WORK REQUIRED:
Pull every line holding the word "Minster" out of the data and copy it.

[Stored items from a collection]
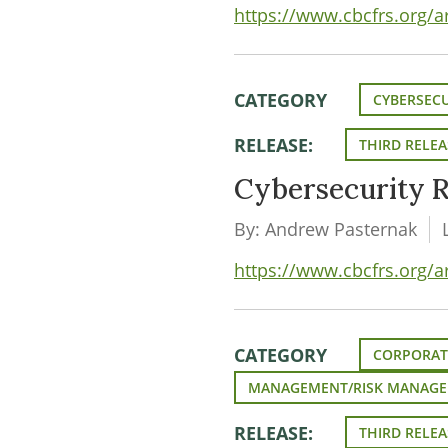
https://www.cbcfrs.org/a
CATEGORY
CYBERSECU
RELEASE:
THIRD RELEA
Cybersecurity R
By: Andrew Pasternak
https://www.cbcfrs.org/ar
CATEGORY
CORPORAT
MANAGEMENT/RISK MANAG
RELEASE:
THIRD RELEA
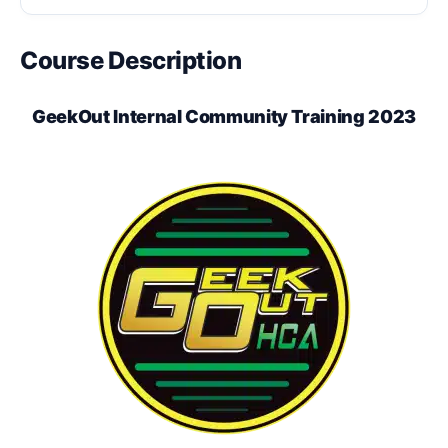
Course Description
GeekOut Internal Community Training 2023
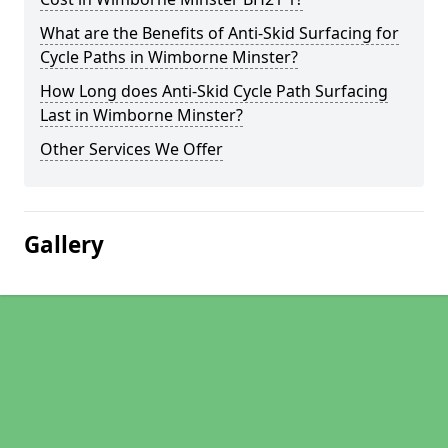
What are the Benefits of Anti-Skid Surfacing for
Cycle Paths in Wimborne Minster?
How Long does Anti-Skid Cycle Path Surfacing
Last in Wimborne Minster?
Other Services We Offer
Gallery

YOUR SOLUTION:
Cycle Paths in Wimborne Minster?
Last in Wimborne Minster?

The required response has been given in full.